In the present study, we aim to use a simplified idealized framework to test the behavior and evolution of convection and atmospheric water vapor during long model integrations that employ different cumulus parameterizations. Specifically, we will compare a “GFS-like” simulation that uses the Simplified Arakawa-Schubert (SAS) cumulus parameterization to simulations that use the Tiedtke, Kain-Fritsch, and Grell-Freitas cumulus schemes. We use version 3.6.1 of the Weather Research and Forecasting (WRF)–Advanced Research WRF model, where we modified the two-dimensional sea breeze case to run in three-dimensions. We also remove the island in the sea breeze case, leaving an underlying ocean with a fixed sea surface temperature of 30°C. The simulations are initialized with the Rotunno-Emanuel radiative-convective equilibrium sounding (with no wind), with ±0.5°C thermal perturbations in the lowest 10 model levels, and integrated for 90 days with no coriolis and with doubly periodic boundary conditions. A uniform horizontal grid spacing of 15 km (67×67 grid points) with 44 vertical levels is used. A companion simulation run at 3 km horizontal grid spacing (334×334 grid points) with no cumulus parameterization is used for comparison against the coarser resolution simulations. The other physics options used are the Morrison double-moment microphysics, YSU boundary layer, and RRTMG radiation.

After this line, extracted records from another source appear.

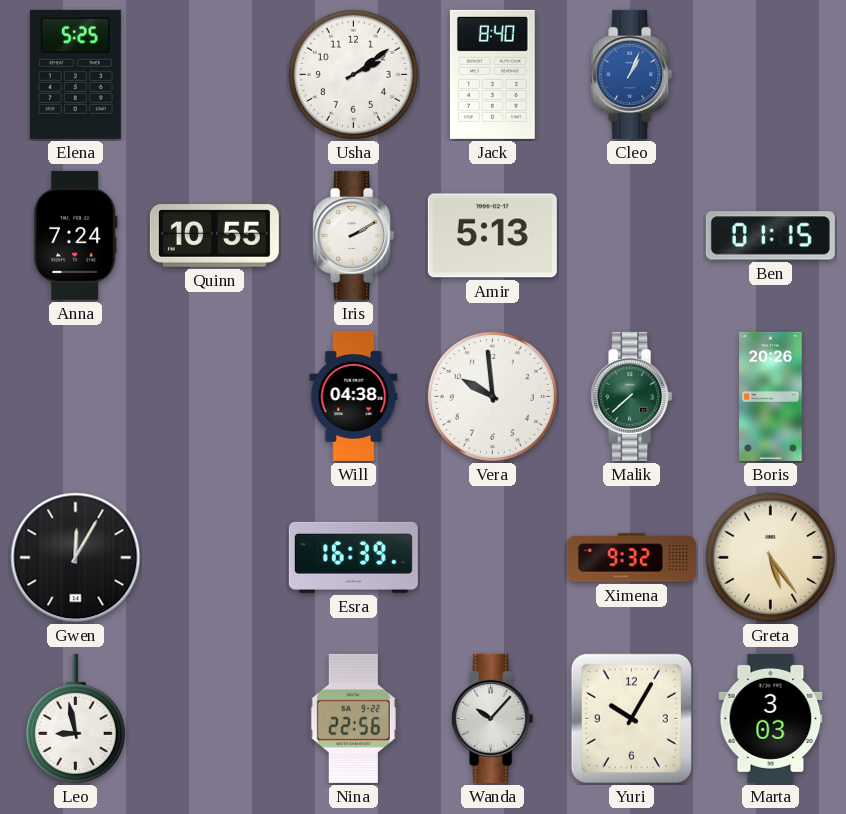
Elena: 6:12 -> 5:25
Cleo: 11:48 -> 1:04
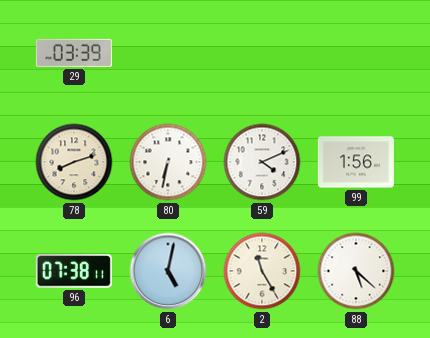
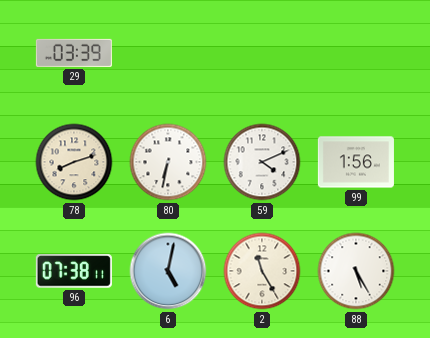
88: 5:22 -> 5:25
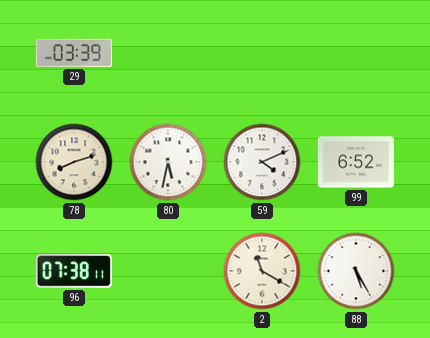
80: 6:32 -> 5:32
99: 1:56 -> 6:52
6: 5:02 -> none
2: 11:25 -> 11:20
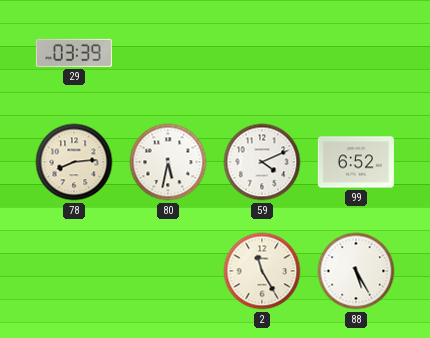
78: 8:12 -> 8:14
96: 07:38 -> none
2: 11:20 -> 11:25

Preliminary results show that convection in the 3 km explicit simulation self-aggregates into a single mesoscale convective complex surrounded by extremely dry conditions (known as radiative-convective equilibrium; RCE) in about 40 days. The 15 km simulations that use the Kain-Fritsch and Grell-Freitas cumulus schemes behave similarly, while the simulation using the Tiedtke cumulus scheme reaches RCE in about 30 days. Unlike all other simulations, the “GFS-like” simulation that uses the SAS cumulus scheme reaches RCE in 10–15 days. As early as day 3, the SAS simulation has much lower domain-average PW compared to the other simulations. It appears that convective updrafts early in the model simulation are deeper and more intense in the SAS simulation. The compensating subsidence contributes to rapid drying throughout the rest of the domain, which enhances the rate of aggregation. The similar behavior of PW in the SAS simulation and the operational GFS over the tropical west Pacific during 2012–2014 suggests the possibility that modifying and testing the SAS scheme in the WRF framework may offer avenues to explore in modifying and improving the SAS scheme in the operational GFS.